Weathervane: Tobias Francis Works
2025.08.17 – 2025.09.17
Weathervane
Once, in conversation, Tobias Francis mentioned to me offhand that his paintings do not have backgrounds; “they have beginnings.” At the time it felt like an unassuming remark, almost incidental, but since then those casual words have unfolded into a revealing designation. When a painting’s layers are understood as measures of time, the particular rhythm of each surface comes into view.
The works all begin differently. It might be a gossamer squeegee pull of vibrant oil paint that sweeps across the base of gesso, or a different translucent veil of colour from which the next step is drawn. Thicker blankets of paint are applied and then worked back, creating a tension between moments of fluid openness and deliberate masking and concealment. Instances of chance and unpredictability sit beside measured positions of order. Fine powders of mica or marble are scattered into the wet or placed into shapes, not as ornament but to affirm the very thingness of the materials. At times, the weave of the canvas pushes forward through the paint. At other junctures, the paint assumes the authority of a weave, forming slippery nets of oil and acrylic that interlink. Structures of warp and weft appear, carrying within them the record of their own making.

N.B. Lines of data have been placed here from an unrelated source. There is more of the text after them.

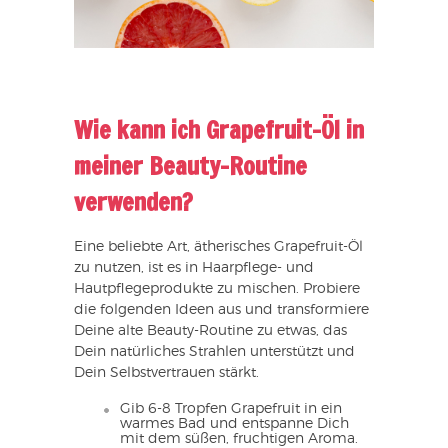
Wie kann ich Grapefruit-Öl in
meiner Beauty-Routine
verwenden?
Eine beliebte Art, ätherisches Grapefruit-Öl
zu nutzen, ist es in Haarpflege- und
Hautpflegeprodukte zu mischen. Probiere
die folgenden Ideen aus und transformiere
Deine alte Beauty-Routine zu etwas, das
Dein natürliches Strahlen unterstützt und
Dein Selbstvertrauen stärkt.
Gib 6-8 Tropfen Grapefruit in ein
warmes Bad und entspanne Dich
mit dem süßen, fruchtigen Aroma.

Within Francis’ abstractions, rare images surface like fragments of a dream or free flowing thoughts. A logo-like rendering of William Blake’s Newton (1795–c.1805) glimmers briefly; a nod to painting’s expansive histories and to its peculiar ability to hold more than the production of knowledge. The original satirises Isaac Newton’s reliance on reason and shows him measuring with paper, his focus on logic curtailing his wider understanding of the world. Francis’ suite of works reminds us that, at its most elemental, painting is the manipulation of smears on a flat surface. How strange and remarkable that these daubs become more than objects! Slipping past their material state, beyond logic, to transfigure into portals with their own distinct dynamics.
Like a weathervane turning imperceptibly in the wind, each painting responds to forces we cannot see while remaining anchored in place. They are not fixed images but points of exposure within the mutable, idiosyncratic rhythm of Francis’ process, slipping into the continuum of a practice that is always shifting. The act of rendering a moment, of isolating something fleeting, echoes quietly across the canvases, in movements so subtle they nearly escape notice, like the steady ticking of a clock or the synchronised turn of fish in water. These are not grand declarations but quiet instances of time passing, held just long enough in the material to be felt.